La Corte di Cassazione, con la sentenza n. 22012 del 12 luglio 2022 affronta il delicato tema riguardante l'uso del cortile condominiale.
Nel caso affrontato dalla Corte alcuni proprietari agivano in giudizio alcuni proprietari per ottenere la condanna dei condòmini che usavano la corte per la sosta dei propri veicoli, contrariamente al rogito che invece concedeva loro solamente il diritto di passo, senza possibilità di parcheggio, nemmeno temporaneo.
I convenuti ritenevano invece che la corte fosse condominiale e che, pertanto, essa potesse essere utilizzata anche per la sosta dei veicoli, ovviamente nel rispetto dei diritti degli altri condòmini.
La Corte di Cassazione stronca gli attori in quanto se non viene fornita una rigorosa prova del fatto che la corte sia di proprietà esclusiva, essa deve intendersi comune.
Il cortile, infatti, è quasi sempre condominiale, in quanto l'elenco delle parti comuni di cui all'art. 1117 cod. civ. non costituisce una mera presunzione vincibile con ogni mezzo, bensì una vera e propria scelta del legislatore che può essere "sconfitta" solamente se si dimostra che il titolo di proprietà asserisce il contrario oppure che, attese le caratteristiche strutturali del bene, esso non possa che essere esclusivo.

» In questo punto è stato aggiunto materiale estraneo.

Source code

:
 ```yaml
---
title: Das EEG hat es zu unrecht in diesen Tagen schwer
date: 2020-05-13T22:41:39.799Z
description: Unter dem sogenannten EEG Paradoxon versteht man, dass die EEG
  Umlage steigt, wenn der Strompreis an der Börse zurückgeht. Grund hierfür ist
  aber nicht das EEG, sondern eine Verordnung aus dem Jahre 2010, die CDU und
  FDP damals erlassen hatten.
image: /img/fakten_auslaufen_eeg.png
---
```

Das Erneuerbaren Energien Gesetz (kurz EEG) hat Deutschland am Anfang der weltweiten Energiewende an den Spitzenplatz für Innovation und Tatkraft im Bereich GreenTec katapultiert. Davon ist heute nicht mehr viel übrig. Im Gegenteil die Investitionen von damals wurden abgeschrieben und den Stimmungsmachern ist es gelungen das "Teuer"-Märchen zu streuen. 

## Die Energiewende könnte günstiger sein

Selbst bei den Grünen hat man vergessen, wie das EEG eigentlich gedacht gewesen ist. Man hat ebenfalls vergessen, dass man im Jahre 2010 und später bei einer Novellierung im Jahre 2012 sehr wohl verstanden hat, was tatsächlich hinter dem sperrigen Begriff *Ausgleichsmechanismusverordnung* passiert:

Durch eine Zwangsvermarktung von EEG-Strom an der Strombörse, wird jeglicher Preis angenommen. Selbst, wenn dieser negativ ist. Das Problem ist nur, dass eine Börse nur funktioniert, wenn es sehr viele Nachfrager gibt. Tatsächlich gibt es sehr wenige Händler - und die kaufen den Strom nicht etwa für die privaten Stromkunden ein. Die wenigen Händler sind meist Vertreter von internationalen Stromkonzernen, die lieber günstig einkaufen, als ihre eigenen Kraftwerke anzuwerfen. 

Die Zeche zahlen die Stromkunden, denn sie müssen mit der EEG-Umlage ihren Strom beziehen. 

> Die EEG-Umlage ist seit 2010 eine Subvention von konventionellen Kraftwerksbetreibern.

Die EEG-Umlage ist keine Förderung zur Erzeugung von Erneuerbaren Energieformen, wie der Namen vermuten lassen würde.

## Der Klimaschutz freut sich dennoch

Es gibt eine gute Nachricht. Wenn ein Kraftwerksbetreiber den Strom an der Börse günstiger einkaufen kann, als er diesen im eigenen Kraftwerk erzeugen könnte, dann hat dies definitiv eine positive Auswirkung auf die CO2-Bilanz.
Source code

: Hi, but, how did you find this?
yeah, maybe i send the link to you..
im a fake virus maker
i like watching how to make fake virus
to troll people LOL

In relazione ai cortili, in particolare, viene affermato affermato che l'apertura di finestre ovvero la trasformazione di luci in vedute su un cortile comune rientra nei poteri spettanti ai singoli condomini ai sensi dell'art. 1102 c.c., considerato che i cortili comuni, assolvendo alla precipua finalità di dare aria e luce agli immobili circostanti, sono utilmente fruibili a tale scopo dai condomini stessi, cui spetta la facoltà di praticare aperture che consentano di ricevere, appunto, aria e luce dal cortile comune o di affacciarsi sullo stesso, senza incontrare le limitazioni prescritte, in materia di luci e vedute, a tutela dei proprietari degli immobili di proprietà esclusiva.
In proposito, l'indagine del giudice di merito deve essere indirizzata a verificare esclusivamente se l'uso della cosa comune sia avvenuto nel rispetto dei limiti stabiliti dal citato art. 1102, e, quindi, se non ne sia stata alterata la destinazione e sia stato consentito agli altri condòmini di farne parimenti uso secondo i loro diritti: una volta accertato che l'uso del bene comune sia risultato conforme a tali parametri deve, perciò, escludersi che si sia potuta configurare un'innovazione vietata (Cass., sent. del 09 giugno 2010).
Il cortile del fabbricato, dunque, assolve alla primaria funzione di fornire aria e luce alle varie unità immobiliari che presentano aperture su di esso, e per questo motivo esso rientra nell'ambito delle parti comuni dell'edificio.
In conclusione, non si può impedire il parcheggio nella corte, a meno che non si dimostri che essa non sia comune in base al titolo di proprietà.